Nearly 1,000 people took part in a march on Sunday in Rostov-On-Don, Russia, to mark the 70th anniversary of the murder of 27,000 people by Nazi forces in August, 1942.

Led by former chief rabbi of Israel Meir Lau and Russian Jewish Congress President Yury Kanner, who wore Star of David armbands in memory of the tens of thousands of Jews who were executed at the Zmievskaya Balka massacre in 1942, participants memorialized the single largest massacre in Russia perpetrated by Nazi forces.

“The unprecedented turnout on today’s march shows the memory of the Jewish genocide in Rostov is shared and preserved by Jews and non-Jews alike,” Kanner said.

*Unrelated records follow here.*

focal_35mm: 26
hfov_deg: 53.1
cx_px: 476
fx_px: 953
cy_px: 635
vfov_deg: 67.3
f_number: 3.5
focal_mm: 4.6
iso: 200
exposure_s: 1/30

Last year, the massacre site became an issue of controversy when local officials removed a plaque noting the murders of thousands of Jews and replaced it with one that memorializes the “peaceful citizens of Rostov-on-Don and Soviet prisoners of war”, without making mention of the Soviet Jews who were killed.  The RJC petitioned a local court to have the original plaque restored.

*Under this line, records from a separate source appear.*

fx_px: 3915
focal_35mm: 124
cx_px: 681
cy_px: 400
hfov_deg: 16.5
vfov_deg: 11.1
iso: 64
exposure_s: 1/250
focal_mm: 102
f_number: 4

“The judge paused the trial and requested the written expertise of the Ministry of Culture to testify if this is the place where Jews were executed and if the Nazi’s genocide policy was conducted,” Matvey Chlenov, deputy executive director of the RJC, told The Algemeiner.  “We expect positive results from the experts appointed by the ministry of culture.”

Russian Jews march in Rostov in memory of Holocaust.